LECLERC Philippe Né(e) LECLERC de HAUTECLOCQUE Philippe François Marie (1902 - 1947)
Français
Maréchal français
Philippe de Hauteclocque voit le jour le 28 novembre 1902, à Belloy-Saint-Léonard en Picardie. Il se lance dans la carrière militaire en entrant à Saint Cyr en 1922 et à l'Ecole de Guerre en 1938. Pendant la campagne de France, il est deux fois prisonnier, s'évade, rejoint de Gaulle (juillet 1940) et adopte le pseudonyme de Leclerc. Il rallie à la France libre le Cameroun en août 1940 puis le Gabon en novembre 1940. A Kouffra (Fezzan), le 2 mars 1941, il fait le serment de ne déposer les armes que lorsque "nos couleurs, nos belles couleurs flotteront sur la cathédrale de Strasbourg". Promu général de brigade, il contribue ensuite à la conquête du Fezzan sur les Italiens (1942-43) avant de former en tant que général de division la 2ème Division blindée, le 24 août 1943 à Témara (Maroc). C'est à la tête de la 2e DB qu'il débarque en Normandie, entre le premier dans Paris, où il reçoit la reddition de Choltitz (25 août 1944), et libère Strasbourg (23 novembre 1944). Son périple ne s'achèvera qu'avec la prise de Berchtesgaden, le "nid d'aigles", trois jours avant la capitulation allemande. Nommé commandant du Corps expéditionnaire français en Extrême-Orient (CEFEO), chargé de restaurer la souveraineté française, il signe au nom de la France, aux côtés du général Mac Arthur, la capitulation du Japon le 2 septembre 1945. Conscient de la volonté d'indépendance au Vietnam, il inspire l'accord Sainteny-Ho Chi Minh, reconnaissant l'autonomie du Vietnam. Nommé inspecteur général des forces terrestres en Afrique du Nord (juillet 46), il meurt dans un accident d'avion, lors d'une inspection en Algérie, près de Colomb Béchar, le 28 novembre 1947. L'hommage que lui rend le général de Gaulle est à la mesure de son "immense chagrin": "J'aimais votre mari, écrit-il à Madame de Hauteclocque le 29 novembre, qui ne fut pas seulement le compagnon des pires et des plus grands jours, mais aussi l'ami sûr dont jamais aucun sentiment, aucun acte, aucun geste, aucun mot, ne furent marqués même d'une ombre par la médiocrité". Le général Leclerc est élevé à la dignité de Maréchal de France le 23 août 1952.

+++

• [CONSIGNE]: D'après la notice biographique, pourquoi Leclerc inspire-t-il l'accord Sainteny-Ho Chi Minh ? Répondez en une à trois phrases. Les entrées n'ont aucun lien avec la notice biographique.

• [DONNÉES FOURNIES]:
+++

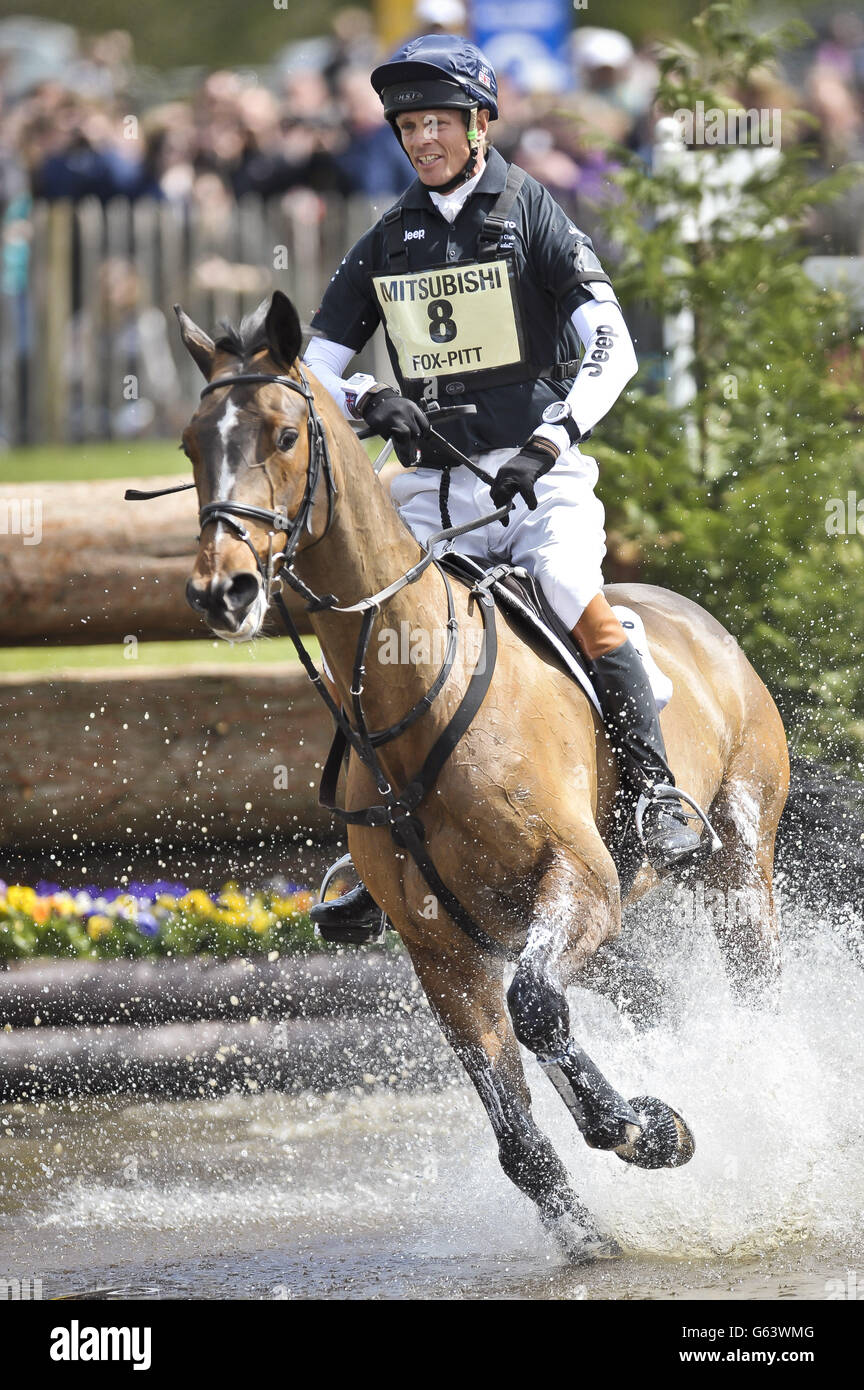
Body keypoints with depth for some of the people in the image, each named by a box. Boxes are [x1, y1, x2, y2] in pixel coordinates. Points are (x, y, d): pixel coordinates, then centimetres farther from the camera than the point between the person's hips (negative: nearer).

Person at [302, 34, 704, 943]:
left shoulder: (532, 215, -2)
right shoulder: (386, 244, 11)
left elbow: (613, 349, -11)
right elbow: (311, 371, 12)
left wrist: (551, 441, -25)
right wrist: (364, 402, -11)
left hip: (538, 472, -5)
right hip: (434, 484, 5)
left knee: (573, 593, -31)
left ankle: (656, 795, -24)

+++

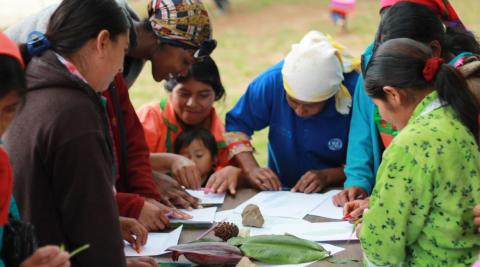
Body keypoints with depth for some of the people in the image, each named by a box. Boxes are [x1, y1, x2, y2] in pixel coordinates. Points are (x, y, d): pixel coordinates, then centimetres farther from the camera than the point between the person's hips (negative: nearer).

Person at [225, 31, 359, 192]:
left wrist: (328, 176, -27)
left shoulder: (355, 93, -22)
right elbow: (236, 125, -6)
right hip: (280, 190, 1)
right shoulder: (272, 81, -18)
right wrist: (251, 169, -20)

+++

• [RÉPONSE]: Il inspire cet accord parce qu'il est conscient de la volonté d'indépendance au Vietnam. L'accord reconnaît d'ailleurs l'autonomie du Vietnam.